Combining (1) with (2), we get $\beta = 2\mu\alpha$. Substituting $\alpha$ and $\beta$ as defined earlier, we get

$\lambda_2 = 0$

With similar approaches and substitutions, we substitute values in the integral for finite second moment constraint.

\begin{aligned} \int_{-\infty}^{\infty} \left(x^\prime + \cancel{\frac{\beta}{2\alpha}} - \cancel{\mu} \right)^2 \exp{ \left\{ \alpha \left( x^\prime \right)^2 \right\} } dx^\prime &= \sigma^2 \exp{ \left\{ \delta \right\} } \end{aligned}

Focusing on the remaining term, we first apply the change of variable $y = \sqrt{-\alpha}x^\prime$ and note that this is an even function. This allows us to use the next change of variables.

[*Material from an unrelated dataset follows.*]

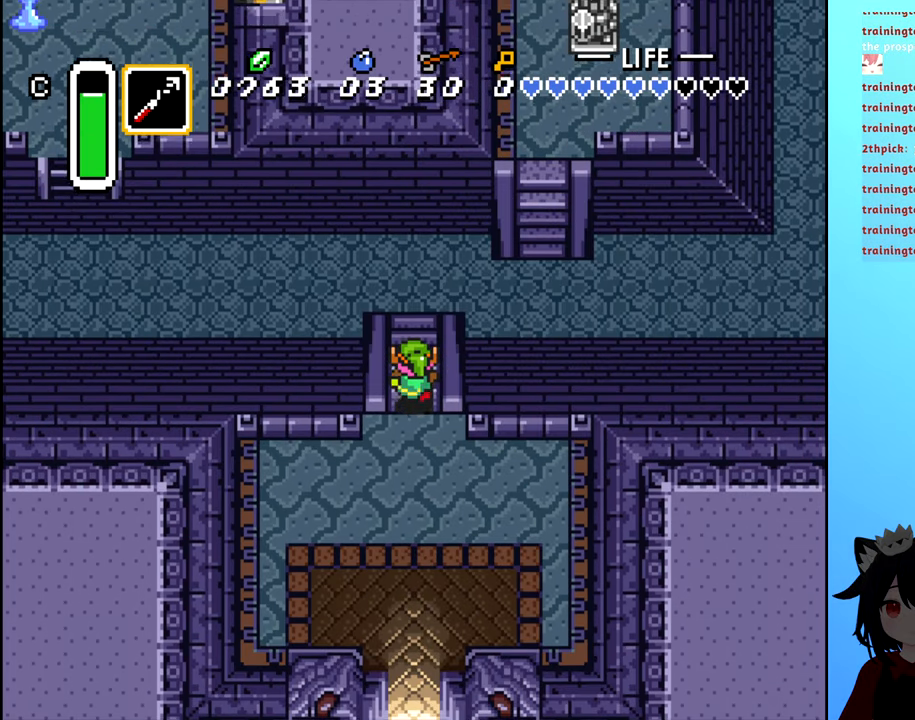
{"buttons": ["DPAD_UP"], "events": []}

$\int_{-\infty}^{\infty} (x^\prime)^2 \exp{ \left\{ \alpha \left( x^\prime \right)^2 \right\} } dx^\prime = \frac{1}{(-\alpha)^{3/2}} \int_{-\infty}^{\infty} y^2 \exp{ \left\{ -y^2 \right\} } dy$

To allow a change of variable further, we first note that this is an even function and symmetric around $0$. Using this knowledge, we can change the limits of integration to positive values and use $y^2 = z$

\begin{aligned} \frac{2}{(-\alpha)^{3/2}} \int_{0}^{\infty} y^2 \exp{ \left\{ -y^2 \right\} } dy &= \frac{1}{(-\alpha)^{3/2}} \int_{0}^{\infty} z^{1/2} \exp{ \left\{ -z \right\} } dz \\ &= \frac{\Gamma(3/2)}{(-\alpha)^{3/2}} = \frac{1}{2}\sqrt{\frac{\pi}{-\alpha^3}} \end{aligned}

where we utilize the fact that $\Gamma(x + 1) = x\Gamma(x)$ 3 and $\Gamma(1/2) = \sqrt{\pi}$. Plugging everything back and using $\beta = 2\mu\alpha$, we get

\begin{aligned} \frac{1}{2}\sqrt{\frac{\pi}{-\alpha^3}} &= \sigma^2 \exp{\delta} \\ \frac{1}{2}\sqrt{\frac{\pi}{-\alpha^3}} &= \sigma^2 \sqrt{\frac{\pi}{-\alpha}} \\ -\frac{1}{2\alpha} &= \sigma^2 \end{aligned}

Using this, we get

$\lambda_3 = - \frac{1}{2\sigma^2}$

Substituting back in (1), we have

\begin{aligned} \exp{ \left\{ \frac{4\mu^2\alpha^2 - 4\alpha\gamma}{4\alpha} \right\} } &= \sqrt{\frac{\pi}{-\alpha}} \\ \exp{ \left\{ \mu^2\lambda_3 - 1 - \lambda_1 - \lambda_3\mu^2 \right\} } &= \sqrt{2\pi\sigma^2} \\ \lambda_1 = -1 - \frac{1}{2}\log{2\pi\sigma^2} \end{aligned}

Substituting $\lambda_1,\lambda_2,\lambda_3$ back into $p(x)$ gives us the form for $p(x) = \mathcal{N}(\mu, \sigma^2)$.

## References

1. Bishop, C.M., 2006. Pattern recognition and machine learning, springer.
2. Boyd, S., Boyd, S.P. & Vandenberghe, L., 2004. Convex optimization, Cambridge university press.

## Footnotes

1. See Appendix D in [1]
2. We note that for any general quadratic $\alpha x^2 - \beta x + \gamma = \alpha \left(x - \frac{\beta}{2\alpha} \right)^2 - \frac{1}{2} \frac{\beta^2 - 4\alpha \gamma}{2\alpha}$
3. $\Gamma(x) = \int_{0}^{\infty} u^{x-1} e^{-u}du$ is the Gamma function.

Created: Wed Apr 22 2020